Careful handling of hot potato
China is under mounting pressure from an influx of short-term capital, as is indicated by a newly increased 1.22 trillion yuan ($198.4 billion) in its funds outstanding for foreign exchange in the first quarter, a big increase on the 494.6 billion yuan for the whole of last year. The country's capital and financial account surplus has also soared, to $101.8 billion in the first quarter of this year, up from only $20 billion in the fourth quarter of last year.
Short-term capital, other than direct investment and securities, has constituted the lion's share of China's newly increased capital influx in recent months. This speculative capital has chosen to flow into China mainly through transfer pricing in trade transactions, especially through over-reporting of export volumes, instead of via normal financial channels. The evidence is China's unbelievable year-on-year export growth over the past months, a growth that has drawn wide speculation.
In the context of lingering contraction in its external demand, the 25, 22, 10 and 15 percent year-on-year monthly export growth China has reported from January to April has prompted widespread doubts considering Asian export competitors, such as the Republic of Korea, have suffered export slumps over the past months. Data released by China's main export destinations also show that their imports from China are much less than China has reported. A majority of domestic oceangoing shipping companies engaging in international trade have also reported gloomy performance over the past months. All these, together with China's feeble purchasing managers' index, a protracted recession in the world's major economies and a fast rise in the yuan's effective exchange rate, mean China is not on a sound foundation for robust export growth.
China's good-looking export figures are possibly the result of some domestic exporting enterprises over-reporting their export revenues as a way of gaining more export refunds from the government. The possibility also cannot be ruled out that some local governments have played a role in beautifying local export performances in order to meet their promised export growth targets. Renewed expectations for the yuan's appreciation since the end of 2012 and the considerable rise in domestic property prices have also attracted the flow of a large volume of short-term capital to China via false trade deals.
Some believe that the latest influx of speculative capital will only last half a year.

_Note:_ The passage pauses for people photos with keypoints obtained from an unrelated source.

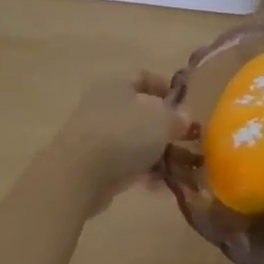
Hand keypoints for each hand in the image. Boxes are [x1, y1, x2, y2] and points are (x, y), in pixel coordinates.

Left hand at [51, 73, 187, 212]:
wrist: (77, 174)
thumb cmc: (123, 134)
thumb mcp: (162, 121)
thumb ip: (177, 118)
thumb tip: (184, 118)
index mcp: (117, 86)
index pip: (142, 77)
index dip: (163, 86)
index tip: (182, 101)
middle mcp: (104, 107)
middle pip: (140, 113)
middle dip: (164, 128)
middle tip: (185, 141)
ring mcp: (96, 138)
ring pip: (134, 142)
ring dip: (157, 155)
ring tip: (180, 170)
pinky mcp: (93, 167)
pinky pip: (125, 165)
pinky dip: (143, 173)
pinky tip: (160, 187)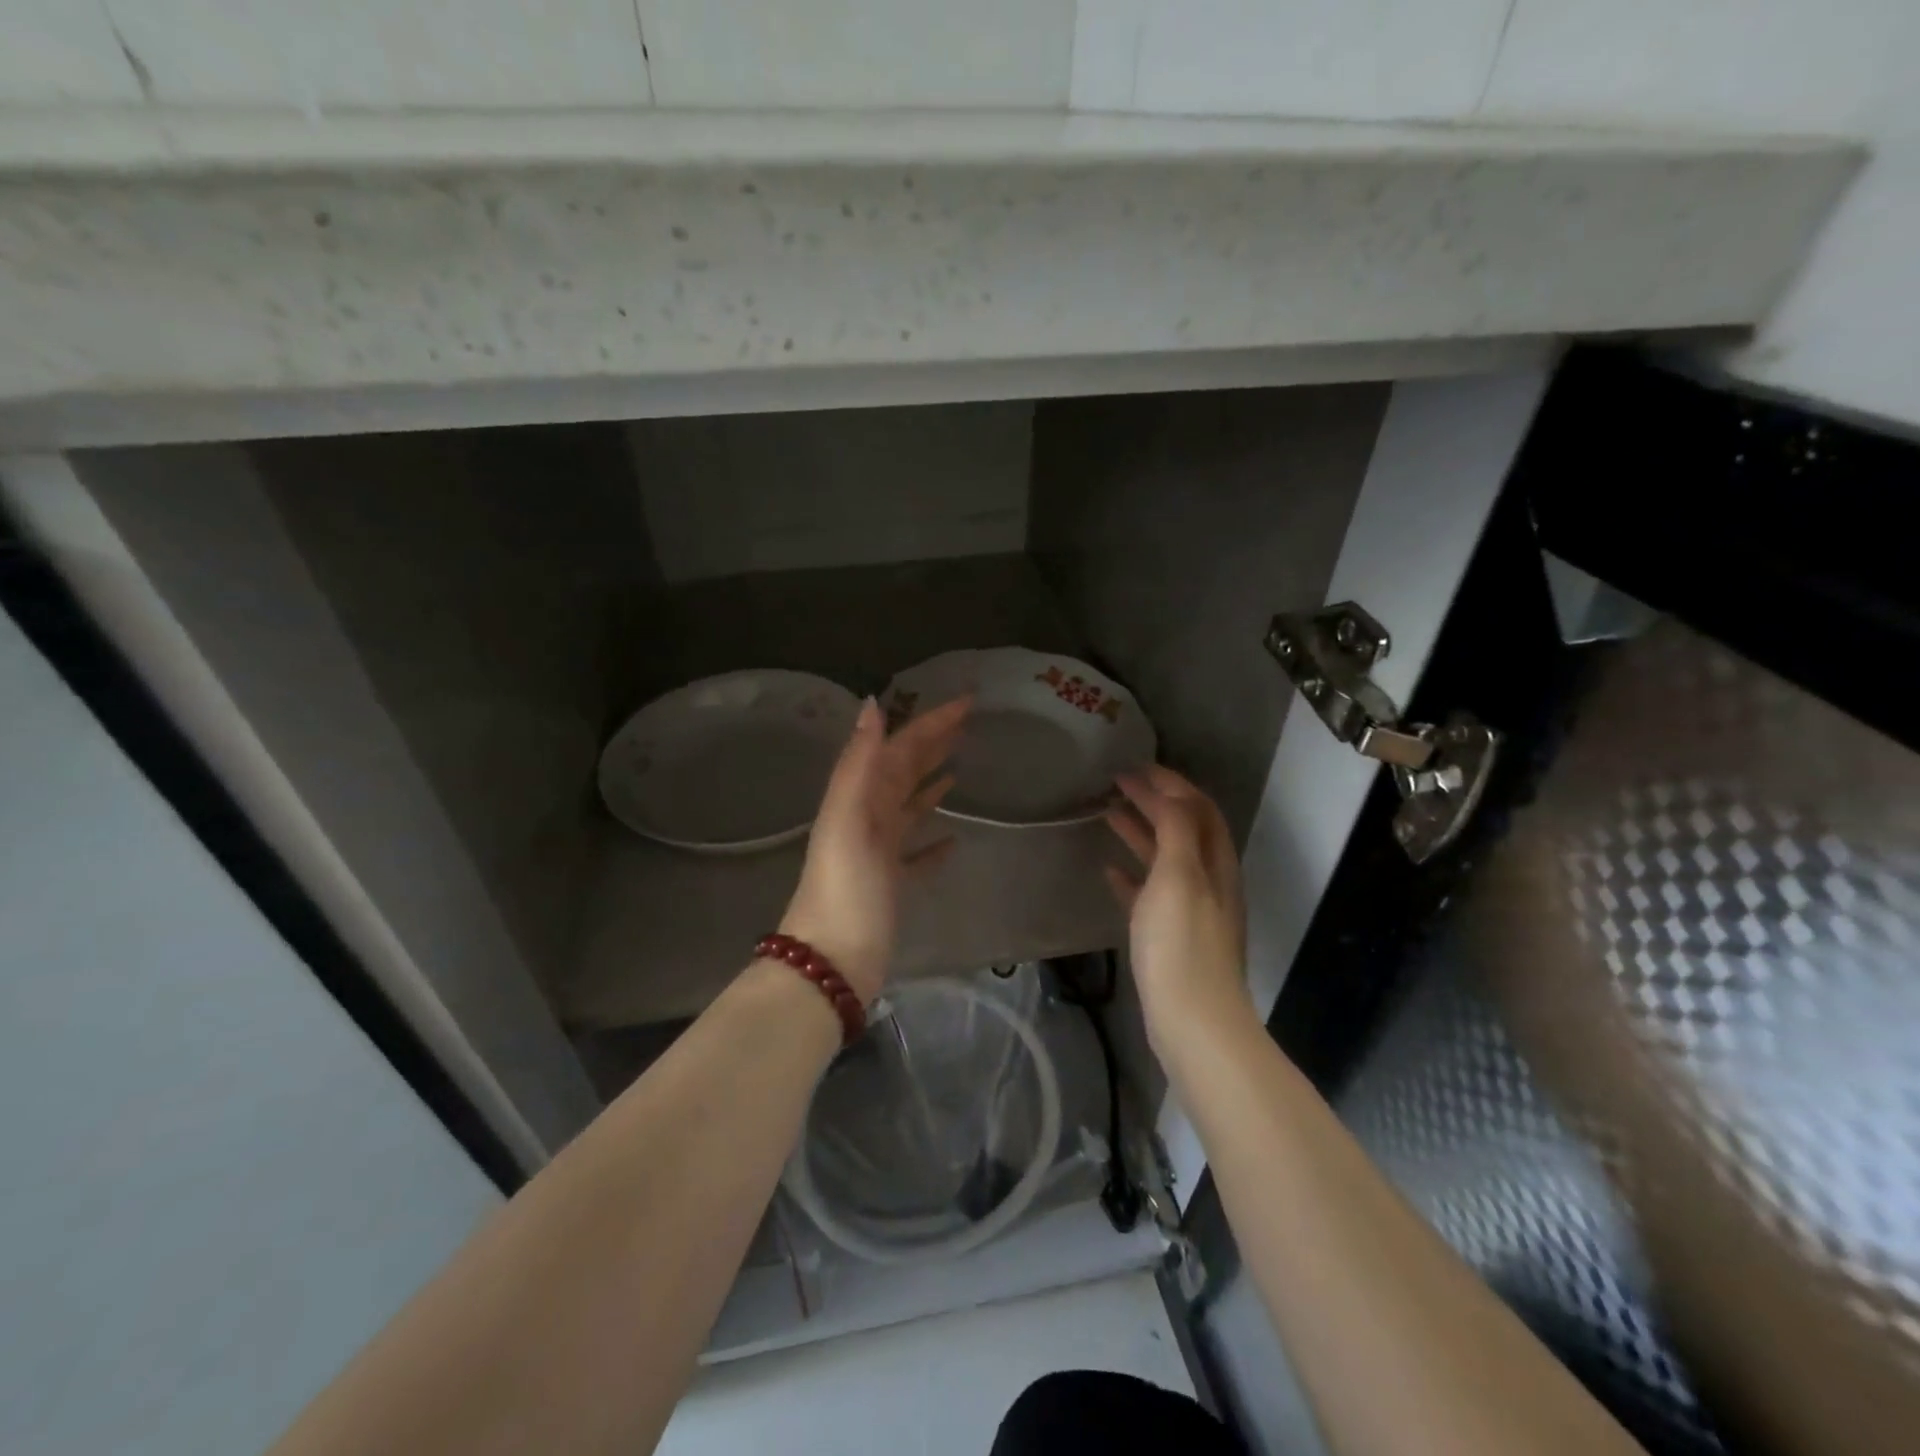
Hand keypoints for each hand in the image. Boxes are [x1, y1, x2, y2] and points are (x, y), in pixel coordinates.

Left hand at [780, 696, 968, 1001]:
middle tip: (969, 724)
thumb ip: (859, 762)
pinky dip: (933, 841)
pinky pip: (917, 853)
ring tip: (960, 767)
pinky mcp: (891, 884)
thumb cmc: (845, 887)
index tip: (967, 702)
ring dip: (931, 783)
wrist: (831, 960)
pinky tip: (954, 839)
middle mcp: (867, 817)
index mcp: (858, 797)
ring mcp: (879, 852)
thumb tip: (873, 703)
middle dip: (933, 744)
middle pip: (904, 771)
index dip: (930, 722)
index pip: (899, 747)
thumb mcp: (848, 818)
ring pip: (909, 807)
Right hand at [1104, 766, 1252, 1048]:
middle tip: (1116, 784)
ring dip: (1140, 832)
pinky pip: (1150, 893)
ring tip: (1108, 814)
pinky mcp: (1170, 936)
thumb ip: (1177, 830)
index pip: (1197, 808)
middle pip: (1182, 829)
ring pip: (1165, 858)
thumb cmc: (1182, 943)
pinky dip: (1132, 875)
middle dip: (1154, 802)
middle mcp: (1208, 880)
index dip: (1170, 783)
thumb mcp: (1179, 876)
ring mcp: (1190, 910)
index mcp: (1214, 862)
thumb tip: (1169, 793)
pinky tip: (1109, 872)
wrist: (1192, 1020)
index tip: (1134, 767)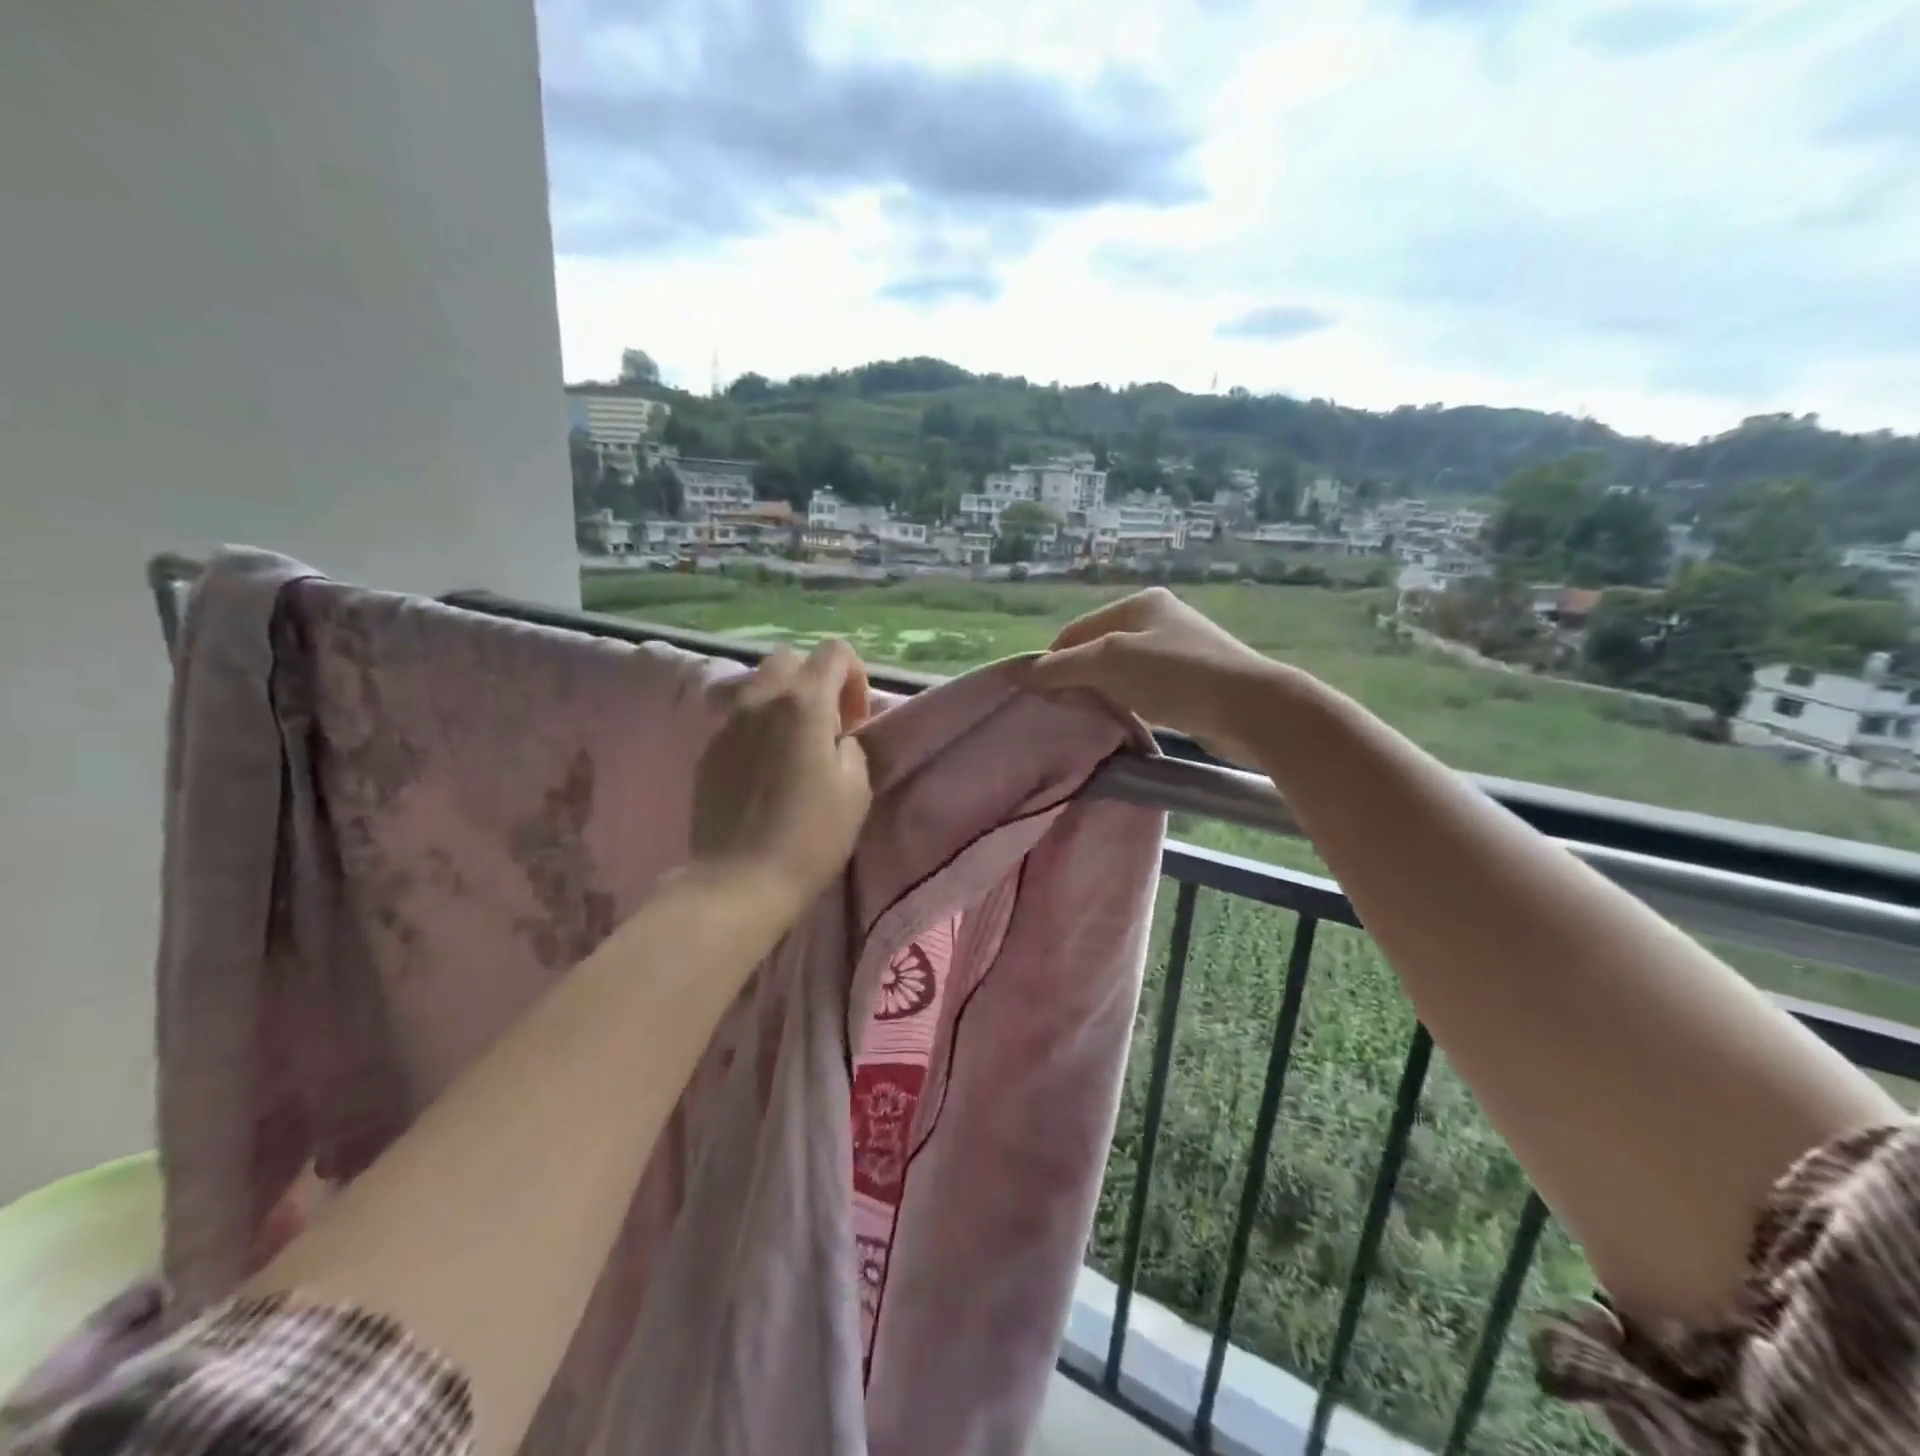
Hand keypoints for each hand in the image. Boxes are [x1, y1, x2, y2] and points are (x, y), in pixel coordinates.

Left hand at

Due to the further deceleration of China's economic growth that is expected in the latter half of this year, a possible adjustment of domestic property prices and the decline in appreciation pressure on the yuan, along with a possible withdrawal of the US Federal Reserve from its years-long monetary easing policy, China, they believe, will experience an outflow of short-term capital in the latter half of this year, such as the one it experienced in 2012.